It's never too late to begin the healing process from childhood sexual abuse. It's never too early to fall in love with the person God created you to be. Long ago someone made a choice to take away your innocence, but today that someone can't touch your freedom to heal.

Saturday, June 9, 2012

Blinded by the Unknown: Warning Signs of Sexual Abuse (Part 2)

“Your grades dropped again,” I said.

 “You have no idea what I’ve been dealing with!” he snapped.

“You’re right. I don’t.” My hands gripped the steering wheel in frustration. I glanced at him, “Tell me.” I wanted to pull over, but knowing one of the best places to get information out of a teenage boy is in a car, face forward, no eye contact, I drove on.

And waited.

His grades had been on a steady decline for several months. Once labeled by his principal a stellar student, he was anything but.  Mean. Apathetic. Irritable. Those were just a few words to describe him. My once likeable, high achieving son was self-destructing before my eyes.

I never dreamed that a straight A student and captain of the basketball team would become a target for someone else’s twisted pain. I never imagined my son would spend his freshman and sophomore years at a Christian school being bullied. I never thought bullying could happen to—my son.

But what I didn’t know blinded me. And what I didn’t know hurt my son.

Perhaps if I had read a list of warning signs of bullying, I might have caught on sooner. Perhaps if I hadn’t believed that bullying would only happen to someone else’s kid, I may have been able to help my son sooner.

“There are these guys . . .” He said finally. And in as few words as possible, my son told me about the bullies at school.

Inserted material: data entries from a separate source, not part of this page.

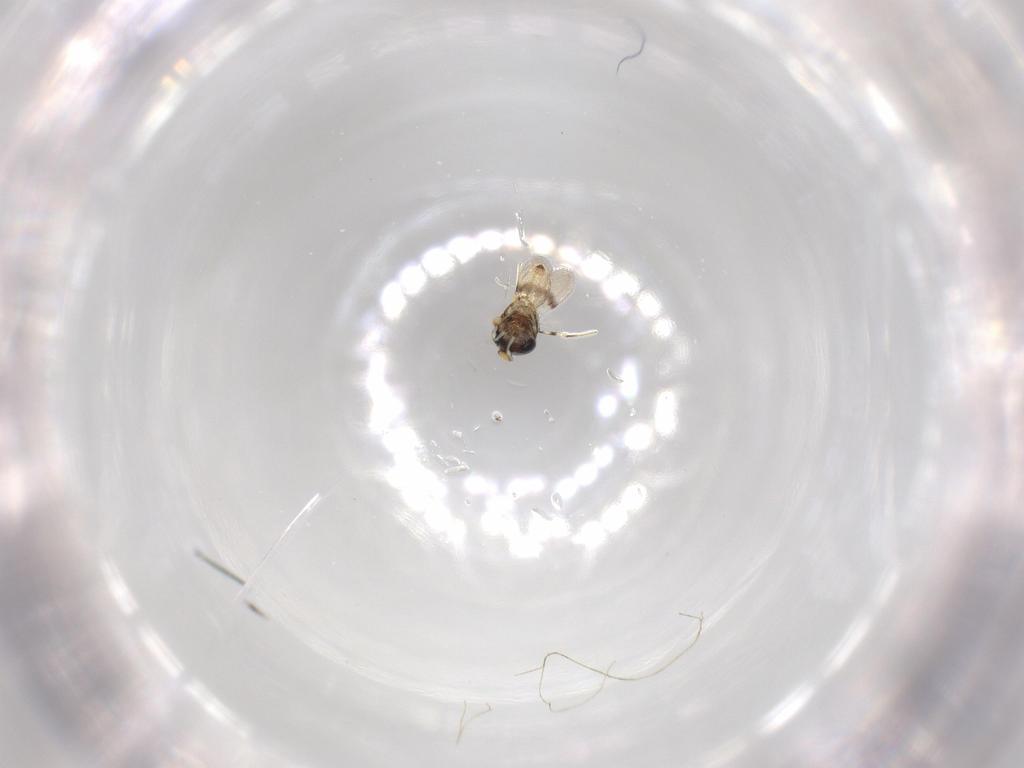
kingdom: Animalia
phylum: Arthropoda
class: Insecta
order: Hymenoptera
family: Scelionidae
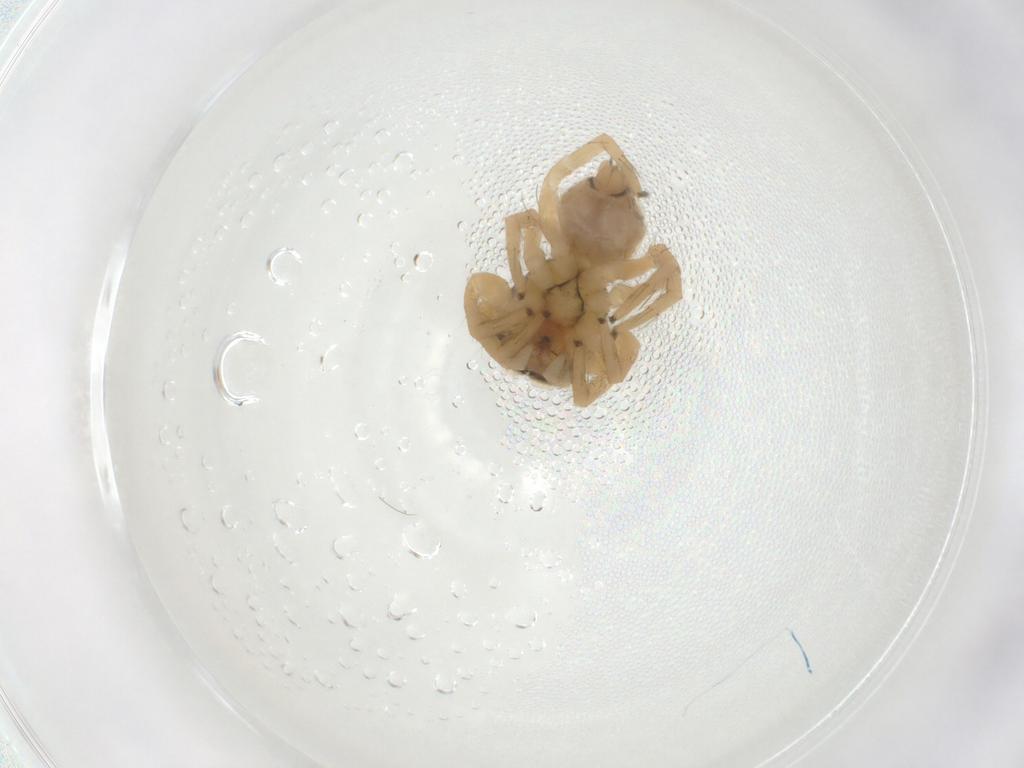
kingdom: Animalia
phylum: Arthropoda
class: Arachnida
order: Araneae
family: Salticidae
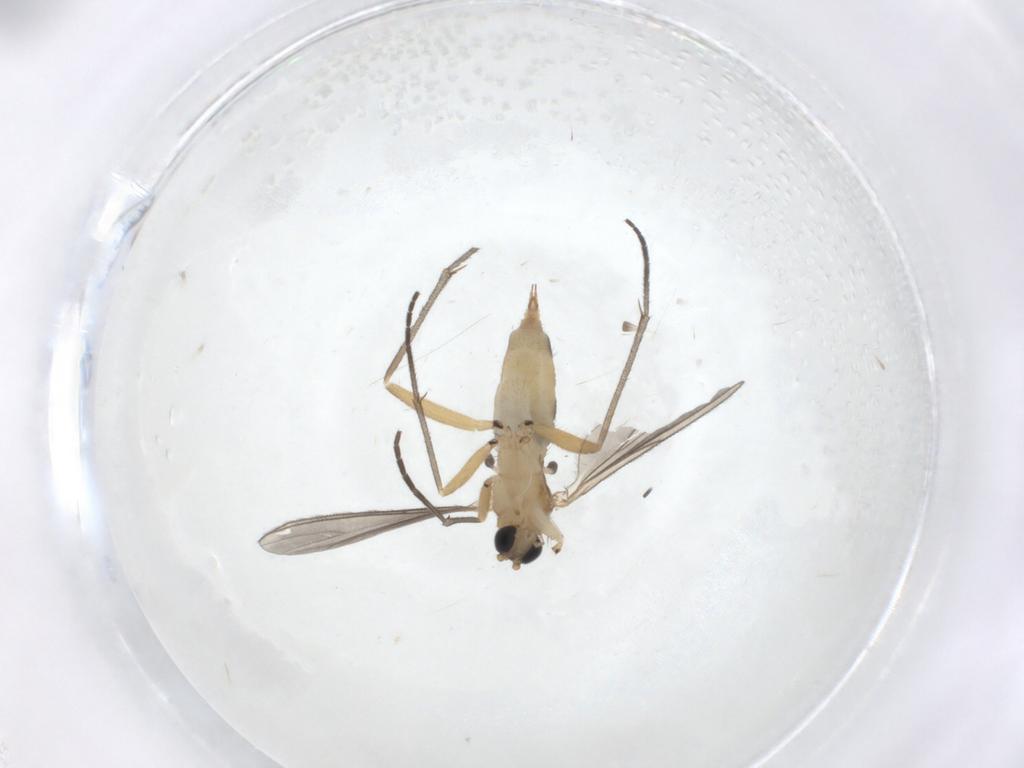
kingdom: Animalia
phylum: Arthropoda
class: Insecta
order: Diptera
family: Sciaridae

An assistant principal, my husband, and I did our best to help him navigate the difficult situation. Thankfully, his high school experience improved; however, it wasn’t until his senior speech at the conclusion of high school that I heard the whole story. 

My son stood at the podium before his parents, friends, relatives, peers, and some of his abusers and told—all of us—about the signs and effects of his abuse. It was hard to listen to, but I was never more proud to be his mother.

But this isn’t a blog about bullying. It’s a blog about sexual abuse.

Next week I will be adding a page with the warning signs of sexual abuse to Tamar's Redemption. I humbly ask you to take the time to read it.

What we don’t know can blind us. What we don’t know can hurt our children.